start Data section

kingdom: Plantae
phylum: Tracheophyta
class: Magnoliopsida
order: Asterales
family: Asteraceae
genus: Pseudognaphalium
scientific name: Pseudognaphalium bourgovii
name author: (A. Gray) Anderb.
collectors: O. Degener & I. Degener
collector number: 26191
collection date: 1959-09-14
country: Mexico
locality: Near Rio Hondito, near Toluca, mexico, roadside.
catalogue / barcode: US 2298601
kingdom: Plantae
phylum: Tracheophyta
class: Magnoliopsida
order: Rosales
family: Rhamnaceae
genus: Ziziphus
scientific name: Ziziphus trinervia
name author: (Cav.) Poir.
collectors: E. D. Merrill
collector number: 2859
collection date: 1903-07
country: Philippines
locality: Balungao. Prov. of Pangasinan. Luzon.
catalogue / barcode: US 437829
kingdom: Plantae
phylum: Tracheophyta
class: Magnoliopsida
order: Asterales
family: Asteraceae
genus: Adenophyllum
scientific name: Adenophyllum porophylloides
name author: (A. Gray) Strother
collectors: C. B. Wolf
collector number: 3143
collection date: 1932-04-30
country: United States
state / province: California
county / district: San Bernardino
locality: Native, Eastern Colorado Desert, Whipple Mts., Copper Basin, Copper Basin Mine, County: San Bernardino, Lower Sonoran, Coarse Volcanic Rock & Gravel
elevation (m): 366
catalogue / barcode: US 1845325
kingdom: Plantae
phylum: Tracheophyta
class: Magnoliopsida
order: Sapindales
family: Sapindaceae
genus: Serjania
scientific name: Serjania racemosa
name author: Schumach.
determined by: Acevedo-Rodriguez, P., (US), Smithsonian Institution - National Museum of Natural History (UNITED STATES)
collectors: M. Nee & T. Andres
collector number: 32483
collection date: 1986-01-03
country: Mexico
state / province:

end Data section

Could you reproduce the listing above in full, line for line, with no changes at all?

• **The output**:
kingdom: Plantae
phylum: Tracheophyta
class: Magnoliopsida
order: Asterales
family: Asteraceae
genus: Pseudognaphalium
scientific name: Pseudognaphalium bourgovii
name author: (A. Gray) Anderb.
collectors: O. Degener & I. Degener
collector number: 26191
collection date: 1959-09-14
country: Mexico
locality: Near Rio Hondito, near Toluca, mexico, roadside.
catalogue / barcode: US 2298601
kingdom: Plantae
phylum: Tracheophyta
class: Magnoliopsida
order: Rosales
family: Rhamnaceae
genus: Ziziphus
scientific name: Ziziphus trinervia
name author: (Cav.) Poir.
collectors: E. D. Merrill
collector number: 2859
collection date: 1903-07
country: Philippines
locality: Balungao. Prov. of Pangasinan. Luzon.
catalogue / barcode: US 437829
kingdom: Plantae
phylum: Tracheophyta
class: Magnoliopsida
order: Asterales
family: Asteraceae
genus: Adenophyllum
scientific name: Adenophyllum porophylloides
name author: (A. Gray) Strother
collectors: C. B. Wolf
collector number: 3143
collection date: 1932-04-30
country: United States
state / province: California
county / district: San Bernardino
locality: Native, Eastern Colorado Desert, Whipple Mts., Copper Basin, Copper Basin Mine, County: San Bernardino, Lower Sonoran, Coarse Volcanic Rock & Gravel
elevation (m): 366
catalogue / barcode: US 1845325
kingdom: Plantae
phylum: Tracheophyta
class: Magnoliopsida
order: Sapindales
family: Sapindaceae
genus: Serjania
scientific name: Serjania racemosa
name author: Schumach.
determined by: Acevedo-Rodriguez, P., (US), Smithsonian Institution - National Museum of Natural History (UNITED STATES)
collectors: M. Nee & T. Andres
collector number: 32483
collection date: 1986-01-03
country: Mexico
state / province:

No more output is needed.